Published by Ashland Creek Press

www.ashlandcreekpress.com

© 2013 JoeAnn Hart

All rights reserved. No part of this book may be reproduced or transmitted, in any form or by any means, without written permission of the publisher.

ISBN 978-1-61822-020-2

Library of Congress Control Number: 2012938513

This is a work of fiction. All characters and scenarios appearing in this work are fictitious. Any resemblance to real persons, living or dead, is purely coincidental.

The quotation on page 90 is from
On Love, Aspects of a Single Theme
, by José Ortega y Gasset, translated by Toby Talbot, and used with permission. “People Who Live” by Erica Jong, from
Becoming Light
© 1981. Used by permission of the poet.

Cover art by Karen Ristuben. Cover and book design by John Yunker.

To Abby, Morgan and Wilder, the future of the world.

“To have faith is to trust yourself to the water. When you swim you don’t grab hold of the water, because if you do you will sink and drown. Instead you relax, and float.”

—Alan Watts

one

God Help Us.

The words, writ large in the sand, appeared on the beach after Duncan Leland’s attention had already drifted. It was in the pink of the afternoon, at the end of another trying day, when he should have been attempting something spectacularly proactive to save his sinking business, such as scrambling numbers on a screen or gathering somber consultants around him, but instead, as was his habit, he was looking for answers outside his office window. The sky was clear and blue, the water calm. The serenity of the day mocked the economic storm raging around him. He was now, as Harvey Storer of Coastal Bank & Trust had so coldly pointed out to him that morning, officially underwater. He owed more on Seacrest’s Ocean Products of Maine, Ltd., than the business was worth.

“True that,” Duncan had agreed, “but only at this very moment.”

“What else is there?” asked Storer.

A leveling silence washed over Duncan as his mind slowly emptied of words. He was opening and shutting his mouth like a fish when Storer, sitting across from him at the loan desk, leaned in closer.

“Duncan? What else do you have that might secure this loan?”

Duncan shook himself out of his trance, realizing that Storer’s was a fiscal rather than a philosophical challenge. “It’s all here,” he said, half-standing as he slapped pages of the loan application down on the mahogany like tarot cards. “Look, in the spring, our new line of fertilizer hits the market, opening a revenue stream so robust it’ll be like drinking water from a fire hose!” He displayed a spreadsheet thick with projections, but this banker, like the ones who came before him, remained unmoved. Duncan’s vision of rosy profits in the future failed to overcome the devalued assets of the present, and in that moment he saw his business begin to slide away.

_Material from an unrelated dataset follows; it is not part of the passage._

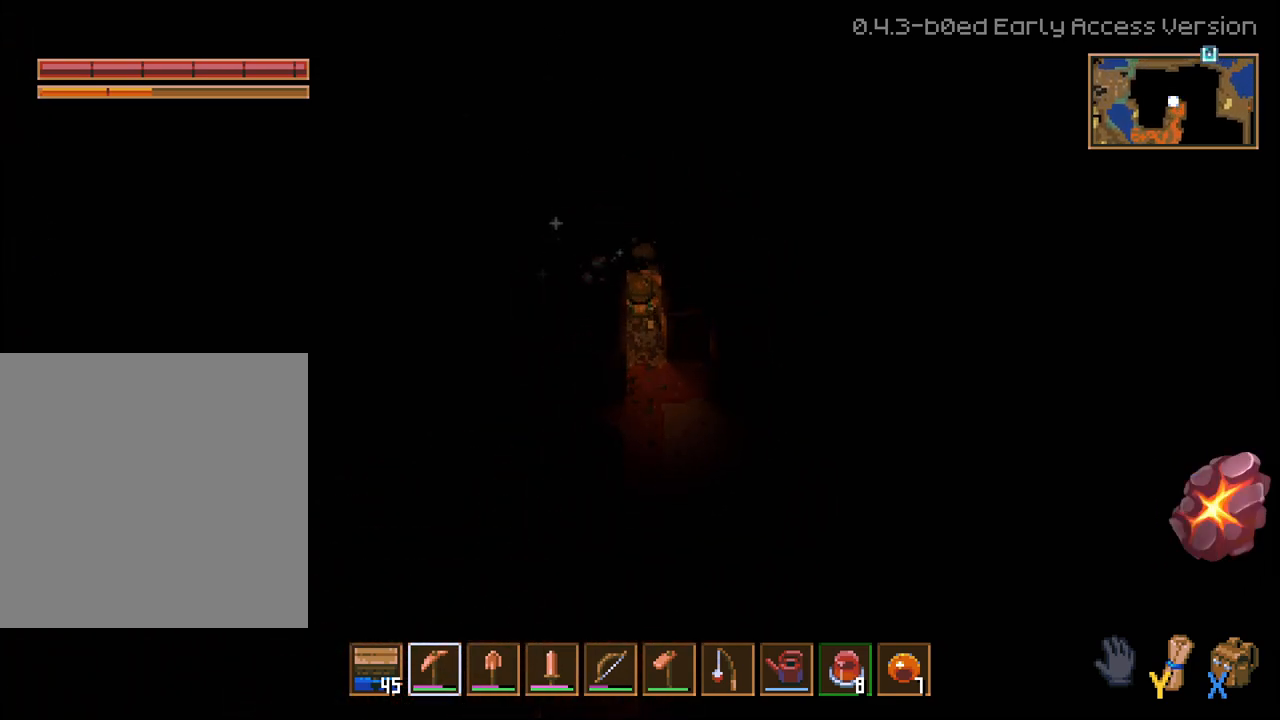
{"buttons": ["R2"], "left_stick": "up", "right_stick": "center", "events": []}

He’d left Storer’s sterile cubicle in a funk and gone back to his office, back to the warm embrace of his chair and the tranquilizing effect of the harbor view. He fixed his gaze on the beach, a patch of rust-streaked sand so inhospitable it did not even exist at high tide, and let his mind fix on a plastic bag caught on a submerged stick. He watched the bag, alive with water, wash gently from side to side until his own currents of thought slowed to a listless tempo. After an empty space of time, the retreating tide abandoned both stick and bag to the land, and his hypnotic amusement was over. Looking back, he was sure of one thing: There had been no one on the beach, and there had been no mysterious message written in the sand. That was two things, but still.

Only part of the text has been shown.